Should have said the Zorki C came from the same seller at a Camera fair before Christmas, a £2  ($3.10) bargain.

These now make a nice little set with my Leica IIIa and it's f2 Summar.





Ian


----------



## Volunteer (Apr 29, 2013)

Congratulations.
I've just ordered 135/3.5 37a for my Chinon Memotronic....


----------



## vintagesnaps (Apr 29, 2013)

Nice set, and nice photos of them, thanks for posting. I don't know much about the Russian cameras but they're interesting to see.


----------



## dxqcanada (Apr 29, 2013)

Ah, great buy ... so many sellers are trying to bump up pricing on FSU lenses.
They look in good physical condition.


----------



## IanG (Apr 30, 2013)

dxqcanada said:


> Ah, great buy ... so many sellers are trying to bump up pricing on FSU lenses.
> They look in good physical condition.



The black one is mint, looks like new, the older silver one is excellent optically slight aging of the aluminium which is normal, ideally needs the focus helical re-greasing but not essential.

The seller (at a camera fair) had 3 or 4 more, I bought the Silver one first and went backa few minutes later & bought the second.  That attracted two dealers who had stalls and sell on ebay as well, they snapped up the rest, so they'll be sold for much more.

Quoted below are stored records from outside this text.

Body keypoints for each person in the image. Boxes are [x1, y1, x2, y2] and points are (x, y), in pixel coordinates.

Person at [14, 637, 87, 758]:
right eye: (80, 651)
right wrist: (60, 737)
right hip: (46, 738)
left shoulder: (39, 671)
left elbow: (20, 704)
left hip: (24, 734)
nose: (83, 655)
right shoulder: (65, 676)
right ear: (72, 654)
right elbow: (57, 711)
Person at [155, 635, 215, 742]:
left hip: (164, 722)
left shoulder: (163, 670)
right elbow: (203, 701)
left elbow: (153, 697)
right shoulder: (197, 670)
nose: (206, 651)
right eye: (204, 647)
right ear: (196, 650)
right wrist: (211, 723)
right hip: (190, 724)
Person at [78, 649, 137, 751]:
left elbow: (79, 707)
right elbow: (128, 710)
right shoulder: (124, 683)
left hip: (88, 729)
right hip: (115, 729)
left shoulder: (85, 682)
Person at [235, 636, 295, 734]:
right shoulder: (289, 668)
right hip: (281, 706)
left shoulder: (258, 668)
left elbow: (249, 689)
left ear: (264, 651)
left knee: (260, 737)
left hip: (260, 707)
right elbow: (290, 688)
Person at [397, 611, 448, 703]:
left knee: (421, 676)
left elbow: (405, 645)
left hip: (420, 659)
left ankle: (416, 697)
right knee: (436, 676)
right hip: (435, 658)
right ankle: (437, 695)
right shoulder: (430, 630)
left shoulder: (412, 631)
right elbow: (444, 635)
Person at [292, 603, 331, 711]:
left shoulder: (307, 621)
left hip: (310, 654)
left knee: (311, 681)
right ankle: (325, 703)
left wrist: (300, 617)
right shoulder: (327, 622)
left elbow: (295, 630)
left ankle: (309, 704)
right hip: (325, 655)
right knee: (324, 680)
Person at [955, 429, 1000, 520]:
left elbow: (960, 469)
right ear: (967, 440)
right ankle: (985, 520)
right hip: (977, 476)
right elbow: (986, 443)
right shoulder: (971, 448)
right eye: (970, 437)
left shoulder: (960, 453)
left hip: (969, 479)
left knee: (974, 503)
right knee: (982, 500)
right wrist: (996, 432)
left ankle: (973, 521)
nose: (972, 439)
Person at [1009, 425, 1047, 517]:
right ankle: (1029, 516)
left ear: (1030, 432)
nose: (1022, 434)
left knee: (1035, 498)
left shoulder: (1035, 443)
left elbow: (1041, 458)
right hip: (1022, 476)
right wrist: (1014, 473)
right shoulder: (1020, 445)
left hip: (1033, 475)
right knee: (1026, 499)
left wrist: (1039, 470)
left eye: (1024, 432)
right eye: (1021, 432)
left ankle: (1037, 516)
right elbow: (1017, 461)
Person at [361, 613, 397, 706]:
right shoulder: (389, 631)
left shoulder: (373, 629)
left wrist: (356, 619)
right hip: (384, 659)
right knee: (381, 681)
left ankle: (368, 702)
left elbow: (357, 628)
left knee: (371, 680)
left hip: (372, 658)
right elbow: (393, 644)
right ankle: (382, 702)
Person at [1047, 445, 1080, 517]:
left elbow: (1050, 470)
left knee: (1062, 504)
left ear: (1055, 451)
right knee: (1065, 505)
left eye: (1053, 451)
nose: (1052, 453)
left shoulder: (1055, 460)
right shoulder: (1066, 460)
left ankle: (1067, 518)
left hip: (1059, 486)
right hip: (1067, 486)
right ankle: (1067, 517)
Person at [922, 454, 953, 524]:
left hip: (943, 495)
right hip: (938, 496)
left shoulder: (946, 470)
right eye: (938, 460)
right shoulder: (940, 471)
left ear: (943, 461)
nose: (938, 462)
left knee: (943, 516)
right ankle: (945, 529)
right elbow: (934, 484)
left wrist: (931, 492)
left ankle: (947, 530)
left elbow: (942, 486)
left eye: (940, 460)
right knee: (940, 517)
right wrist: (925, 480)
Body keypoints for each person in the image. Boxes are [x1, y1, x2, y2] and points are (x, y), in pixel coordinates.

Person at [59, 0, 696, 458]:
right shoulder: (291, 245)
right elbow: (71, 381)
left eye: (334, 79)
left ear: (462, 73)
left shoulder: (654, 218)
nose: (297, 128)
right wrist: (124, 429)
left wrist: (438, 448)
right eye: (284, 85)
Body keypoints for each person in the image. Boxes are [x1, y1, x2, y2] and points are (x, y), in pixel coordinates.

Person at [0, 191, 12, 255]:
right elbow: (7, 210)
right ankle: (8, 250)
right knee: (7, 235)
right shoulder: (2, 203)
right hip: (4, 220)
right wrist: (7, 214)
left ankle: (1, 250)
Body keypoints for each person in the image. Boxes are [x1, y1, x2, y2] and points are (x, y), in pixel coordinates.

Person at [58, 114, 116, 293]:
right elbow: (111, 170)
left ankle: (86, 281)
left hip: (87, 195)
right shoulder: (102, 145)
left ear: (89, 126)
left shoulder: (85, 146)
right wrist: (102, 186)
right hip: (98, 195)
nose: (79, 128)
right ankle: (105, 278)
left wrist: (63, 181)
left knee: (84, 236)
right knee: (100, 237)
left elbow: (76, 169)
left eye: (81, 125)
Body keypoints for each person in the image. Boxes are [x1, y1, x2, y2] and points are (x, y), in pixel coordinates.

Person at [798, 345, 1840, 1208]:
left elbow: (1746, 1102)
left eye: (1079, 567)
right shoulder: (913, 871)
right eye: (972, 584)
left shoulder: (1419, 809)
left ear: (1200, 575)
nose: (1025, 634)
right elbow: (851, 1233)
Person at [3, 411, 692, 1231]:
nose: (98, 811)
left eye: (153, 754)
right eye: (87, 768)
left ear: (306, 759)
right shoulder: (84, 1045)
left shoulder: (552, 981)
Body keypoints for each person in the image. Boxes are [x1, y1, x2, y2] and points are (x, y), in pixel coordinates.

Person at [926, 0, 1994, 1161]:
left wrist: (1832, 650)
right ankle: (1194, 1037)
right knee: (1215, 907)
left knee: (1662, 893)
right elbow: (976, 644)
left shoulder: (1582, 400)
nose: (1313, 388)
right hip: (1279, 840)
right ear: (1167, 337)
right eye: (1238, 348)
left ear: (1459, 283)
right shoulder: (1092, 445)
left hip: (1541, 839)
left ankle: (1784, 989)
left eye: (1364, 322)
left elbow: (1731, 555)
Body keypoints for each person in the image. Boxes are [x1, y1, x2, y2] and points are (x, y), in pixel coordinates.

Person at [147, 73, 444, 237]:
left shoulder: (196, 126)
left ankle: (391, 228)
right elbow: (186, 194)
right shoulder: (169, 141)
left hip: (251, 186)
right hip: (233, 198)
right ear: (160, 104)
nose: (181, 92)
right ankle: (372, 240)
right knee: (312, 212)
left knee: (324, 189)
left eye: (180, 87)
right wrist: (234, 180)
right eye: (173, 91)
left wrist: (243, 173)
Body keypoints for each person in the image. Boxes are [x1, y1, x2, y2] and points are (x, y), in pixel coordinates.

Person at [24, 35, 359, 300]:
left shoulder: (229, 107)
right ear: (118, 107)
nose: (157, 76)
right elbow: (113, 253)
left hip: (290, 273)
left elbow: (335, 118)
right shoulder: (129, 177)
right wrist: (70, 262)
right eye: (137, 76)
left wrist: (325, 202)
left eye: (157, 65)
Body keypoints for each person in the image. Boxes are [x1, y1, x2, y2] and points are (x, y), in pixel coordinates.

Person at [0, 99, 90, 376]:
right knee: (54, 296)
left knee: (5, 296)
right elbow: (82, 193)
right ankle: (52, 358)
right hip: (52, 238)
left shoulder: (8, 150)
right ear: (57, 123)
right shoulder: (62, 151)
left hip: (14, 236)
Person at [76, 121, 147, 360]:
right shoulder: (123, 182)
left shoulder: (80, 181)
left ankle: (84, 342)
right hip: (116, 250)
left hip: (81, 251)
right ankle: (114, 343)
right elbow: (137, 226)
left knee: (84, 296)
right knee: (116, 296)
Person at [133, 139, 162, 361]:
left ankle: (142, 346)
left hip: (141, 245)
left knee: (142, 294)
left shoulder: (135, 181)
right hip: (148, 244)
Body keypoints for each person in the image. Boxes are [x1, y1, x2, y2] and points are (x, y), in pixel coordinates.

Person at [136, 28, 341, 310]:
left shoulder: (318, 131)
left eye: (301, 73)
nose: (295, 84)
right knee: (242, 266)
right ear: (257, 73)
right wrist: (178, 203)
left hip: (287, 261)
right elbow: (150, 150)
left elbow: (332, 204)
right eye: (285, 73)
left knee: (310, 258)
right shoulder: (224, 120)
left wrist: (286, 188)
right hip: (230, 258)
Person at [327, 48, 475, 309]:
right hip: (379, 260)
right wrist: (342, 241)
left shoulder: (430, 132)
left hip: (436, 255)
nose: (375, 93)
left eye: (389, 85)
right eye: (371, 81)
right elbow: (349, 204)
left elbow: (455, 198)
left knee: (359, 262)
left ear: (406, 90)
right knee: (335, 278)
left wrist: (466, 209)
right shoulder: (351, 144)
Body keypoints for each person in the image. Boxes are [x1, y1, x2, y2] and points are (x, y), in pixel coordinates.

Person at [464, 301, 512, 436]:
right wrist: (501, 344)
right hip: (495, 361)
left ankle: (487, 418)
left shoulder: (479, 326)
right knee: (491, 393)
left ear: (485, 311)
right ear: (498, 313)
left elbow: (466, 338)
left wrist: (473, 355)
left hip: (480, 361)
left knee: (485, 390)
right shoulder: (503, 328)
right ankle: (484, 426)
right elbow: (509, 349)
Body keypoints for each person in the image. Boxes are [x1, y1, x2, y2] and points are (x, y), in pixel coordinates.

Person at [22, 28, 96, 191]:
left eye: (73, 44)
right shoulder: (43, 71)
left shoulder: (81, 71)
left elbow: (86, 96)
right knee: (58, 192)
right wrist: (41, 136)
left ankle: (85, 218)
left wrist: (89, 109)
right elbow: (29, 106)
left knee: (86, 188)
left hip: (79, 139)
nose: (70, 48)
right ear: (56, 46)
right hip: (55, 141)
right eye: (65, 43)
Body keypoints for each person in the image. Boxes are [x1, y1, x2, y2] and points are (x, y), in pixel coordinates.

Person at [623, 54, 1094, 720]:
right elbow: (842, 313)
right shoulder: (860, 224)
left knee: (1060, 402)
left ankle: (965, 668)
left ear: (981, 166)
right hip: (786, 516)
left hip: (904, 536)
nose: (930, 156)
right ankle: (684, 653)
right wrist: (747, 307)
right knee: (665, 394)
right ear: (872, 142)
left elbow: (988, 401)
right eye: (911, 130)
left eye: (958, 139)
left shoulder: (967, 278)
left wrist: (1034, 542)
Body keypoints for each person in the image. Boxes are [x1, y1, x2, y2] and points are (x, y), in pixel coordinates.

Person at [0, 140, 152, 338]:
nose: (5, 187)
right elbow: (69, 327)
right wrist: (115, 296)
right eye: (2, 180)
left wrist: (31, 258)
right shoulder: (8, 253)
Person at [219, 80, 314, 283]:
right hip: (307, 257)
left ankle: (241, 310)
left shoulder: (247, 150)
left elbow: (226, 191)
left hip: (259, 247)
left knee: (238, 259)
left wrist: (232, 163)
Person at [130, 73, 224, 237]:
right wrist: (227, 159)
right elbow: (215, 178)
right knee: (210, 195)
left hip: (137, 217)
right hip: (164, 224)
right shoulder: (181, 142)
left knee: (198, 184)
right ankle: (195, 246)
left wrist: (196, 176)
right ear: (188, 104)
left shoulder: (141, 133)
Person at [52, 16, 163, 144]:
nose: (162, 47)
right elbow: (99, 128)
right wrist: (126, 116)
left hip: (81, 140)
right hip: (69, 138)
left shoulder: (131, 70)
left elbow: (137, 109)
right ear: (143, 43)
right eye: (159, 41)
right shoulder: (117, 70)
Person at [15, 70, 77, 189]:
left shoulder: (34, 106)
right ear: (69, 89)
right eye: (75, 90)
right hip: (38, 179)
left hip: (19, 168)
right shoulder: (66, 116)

There's a lot of equipment sold early an bargain prices that gets sold later on Ebay, you have to shop around.

Ian


----------



## gsgary (Apr 30, 2013)

I have a Zorki 4 with jupiter 8 but have been given a turret finder, jupiter 12 and another Jupiter 8 which is sharper than the other on my M4's will post some shots when i get home


----------



## ktan7 (May 8, 2013)

Wow. These are vintage!


----------



## gsgary (May 9, 2013)

Black Jupiter 8 on a Leica M4


----------



## adlena (Jul 6, 2013)

nice cameras and nice pics as well


----------